■ **Exercises**
A) Reproduce the passage from the court opinion on absolute immunity from "B. Analysis of" up to and including "their regulatory determinations.".
B) In the court opinion on absolute immunity, which case is cited for the rule that a Rule 12(b)(6) motion to dismiss may be granted as to part of a complaint and denied as to the remainder?
C) Take up the court opinion on absolute immunity after its final sentence and keep writing it.

■ **Given text**
########
Except in certain circumstances, consideration of a motion to dismiss the complaint must focus on the allegations contained on the face of the complaint. See Cortec Industries, Inc. v. Sum Holdings, L.P., 949 F.2d 42, 47 (2d Cir. 1991), cert. denied, 112 S.Ct. 1561 (1992); Kramer v. Time Warner, Inc., 937 F.2d 767, 773 (2d Cir. 1991). On a motion to dismiss, a district court must accept plaintiff's well-pleaded factual allegations as true, Papasan, 478 U.S. at 283, and the allegations must be "construed favorably to the plaintiff." LaBounty v. Adler, 933 F.2d 121, 123 (2d Cir. 1991). "[A] Rule 12(b)(6) motion to dismiss need not be granted nor denied in toto but may be granted as to part of a complaint and denied as to the remainder." Decker v. Massey-Ferguson, Ltd., 681 F.2d 111, 115 (2d Cir. 1982).
B. Analysis of Defendants' Absolute Immunity Claim
Defendants' first argument in support of their motion to dismiss is that as officers standing in the shoes of the SEC in regulating the securities market, they are absolutely immune from private, monetary damage claims based on their regulatory determinations.
1. Evolution of the Absolute Immunity Doctrine as It Applies to SROs.
Absolute immunity has long been extended to the official conduct of judges, see Pierson v. Ray, 386 U.S. 547, 553-54 (1967); Fields v. Soloff, 920 F.2d 1114, 1119 (2d Cir. 1990), administrative law judges, see Butz v. Economou, 438 U.S. 478, 513-14 (1978), prosecutors, see Imbler v. Pachtman, 424 U.S. 409, 422-24 (1976); Fields, 920 F.2d at 1119, and Presidents of the United States, see Nixon v. Fitzgerald, 457 U.S. 731, 756-57 (1982).
The policy underlying absolute immunity with respect to government officials is clear. As articulated by Justice O'Connor in Forrester v. White, 484 U.S. 219, 223, 108 S.Ct. 538, 542, 98 L.Ed.2d 555 (1988):
Special problems arise . . . when government officials are exposed to liability for damages. To the extent that the threat of liability encourages these officials to carry out their duties in a lawful and appropriate manner, and to pay their victims when they do not, it accomplishes exactly what it should. By its nature, however, the threat of liability can create perverse incentives that operate to inhibit officials in the proper performance of their duties. . . . When officials are threatened with personal liability for acts taken pursuant to their official duties, they may well be induced to act with an excess of caution or otherwise to skew their decisions in ways that result in less than full fidelity to the objective and independent criteria that ought to guide their conduct.
########
■ **Data rows**
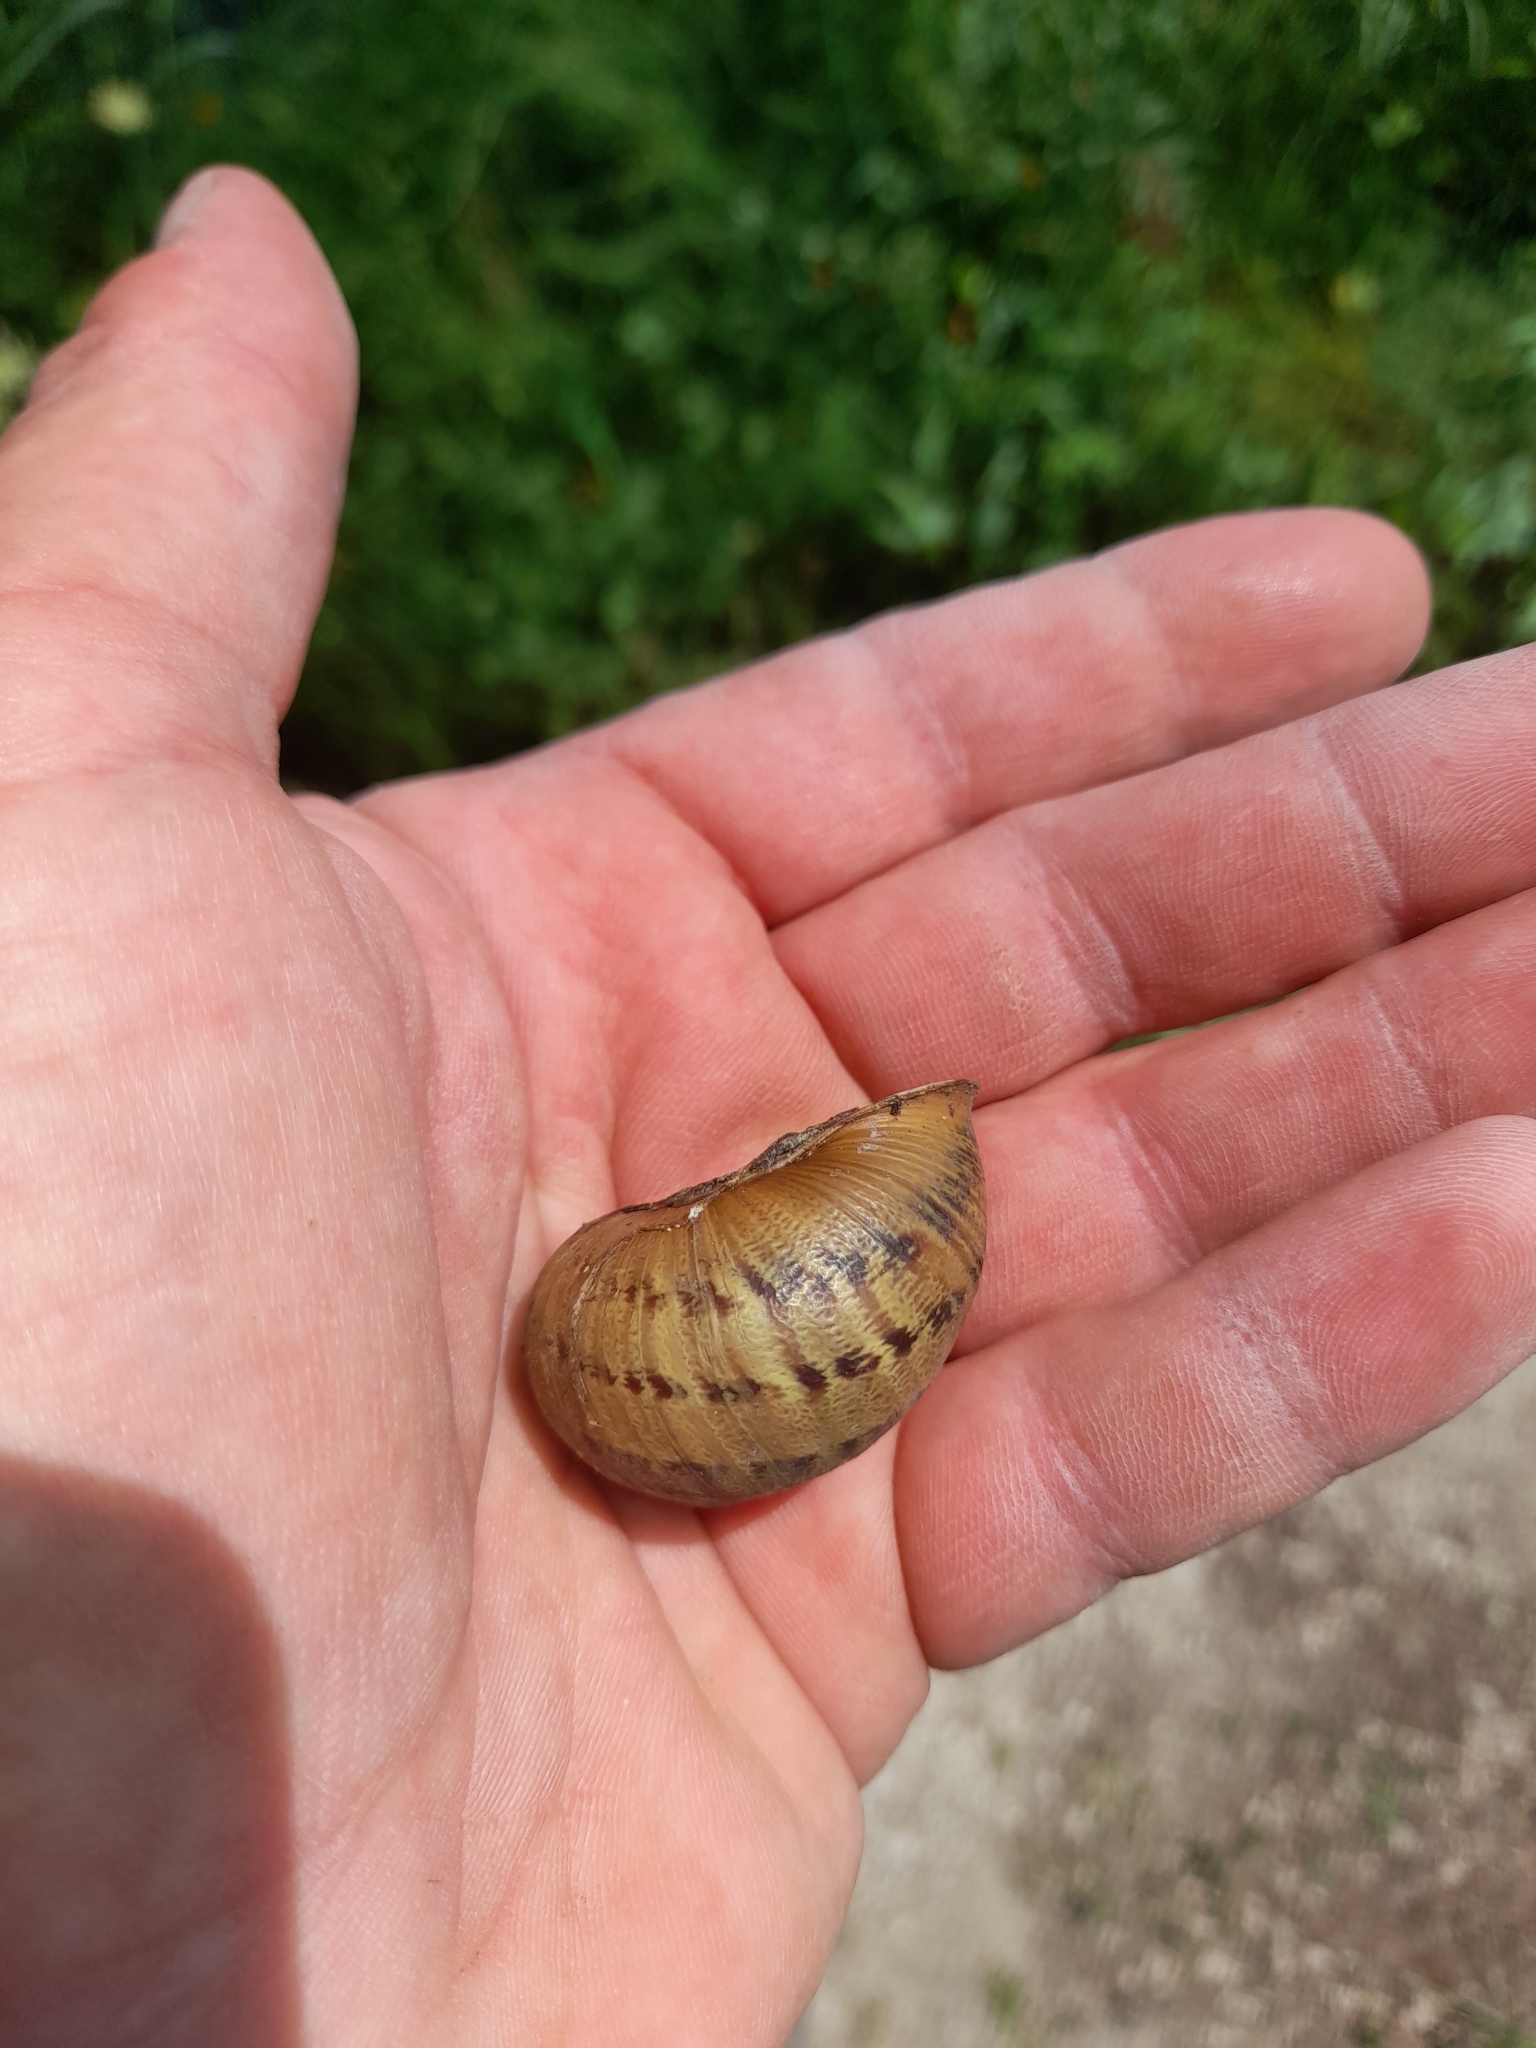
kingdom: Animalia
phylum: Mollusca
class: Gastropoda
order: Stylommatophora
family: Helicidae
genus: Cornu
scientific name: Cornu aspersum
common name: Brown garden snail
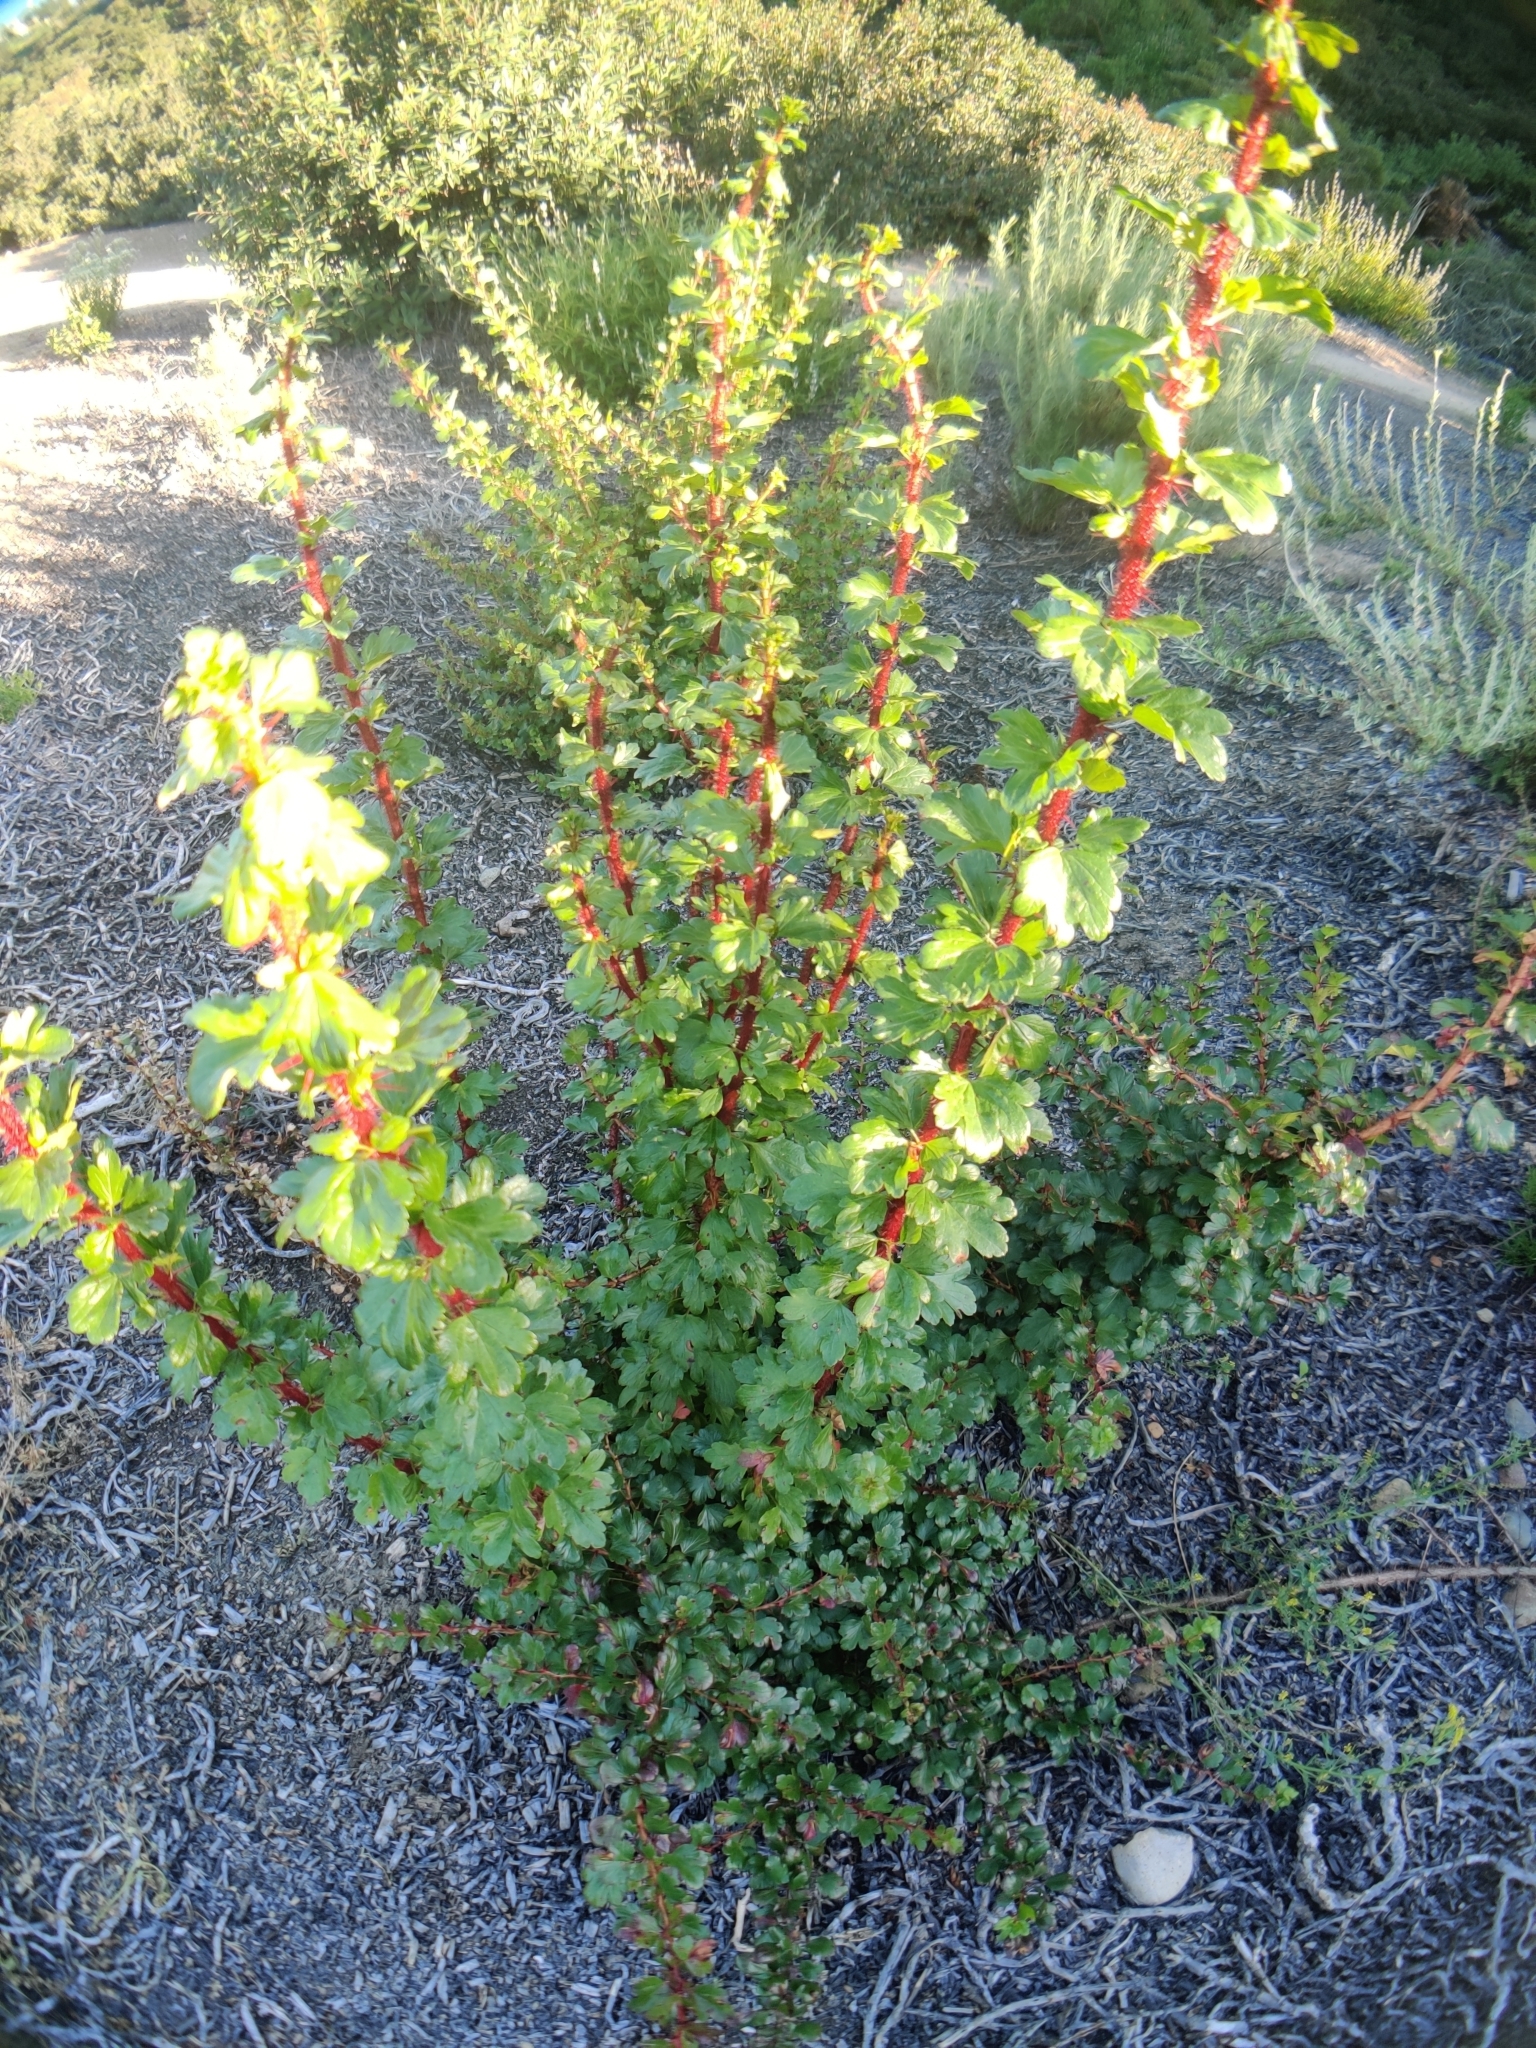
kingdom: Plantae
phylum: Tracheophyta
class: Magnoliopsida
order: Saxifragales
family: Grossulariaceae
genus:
########
■ **Answers given**
A)
B. Analysis of Defendants' Absolute Immunity Claim
Defendants' first argument in support of their motion to dismiss is that as officers standing in the shoes of the SEC in regulating the securities market, they are absolutely immune from private, monetary damage claims based on their regulatory determinations.

B) Decker v. Massey-Ferguson, Ltd., 681 F.2d 111, 115 (2d Cir. 1982).

C)
Recognizing the "undeniable tension" between the granting of immunity and the "ideal of the rule of law," courts have been "cautious" in recognizing immunity claims and have placed the burden for establishing the justification for immunity squarely on the shoulders of those who seek its safe harbor. Id. at 223-24.
In Austin, 757 F.2d 676, the Fifth Circuit, in a case of first impression, held that SROs, such as the NASD, also enjoy the protection of absolute immunity. In that case, eleven members of the District Business Conduct Committees ("DBCC"), who acted as disciplinary officers of the NASD, were alleged to have violated the confidentiality of NASD disciplinary proceedings by leaking sensitive information to third parties regarding plaintiff, a municipal securities firm. Id. at 682. DBCC members were also alleged to have defamed plaintiffs and spread false reports that plaintiffs would soon be out of business. Plaintiffs sued for monetary damages for economic loss, humiliation, and injury to their reputations. Id. at 682, 684.
Plaintiffs also sued the NASD, its District Director, an NASD investigator, and the investment securities firms that employed each of the DBCC members. Austin, 757 F.2d at 681-82.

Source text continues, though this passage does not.